▽
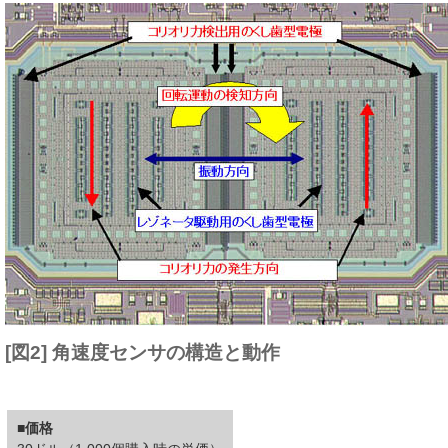
[図2] 角速度センサの構造と動作
■価格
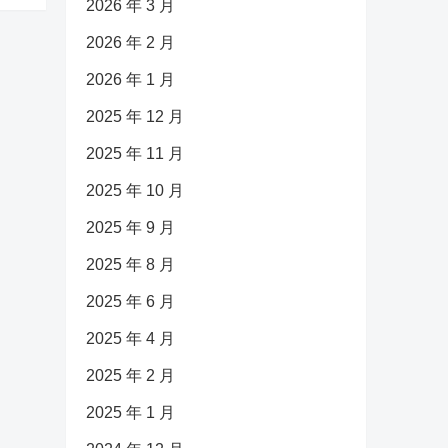
2026 年 3 月
2026 年 2 月
2026 年 1 月
2025 年 12 月
2025 年 11 月
2025 年 10 月
2025 年 9 月
2025 年 8 月
2025 年 6 月
2025 年 4 月
2025 年 2 月
2025 年 1 月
△
Reproduce the text lines of the data above, substituting "料金" for every "価格" and keeping everything else unchanged. Leave the pictures out of your answer.

## Exercise result
[図2] 角速度センサの構造と動作
■料金
2026 年 3 月
2026 年 2 月
2026 年 1 月
2025 年 12 月
2025 年 11 月
2025 年 10 月
2025 年 9 月
2025 年 8 月
2025 年 6 月
2025 年 4 月
2025 年 2 月
2025 年 1 月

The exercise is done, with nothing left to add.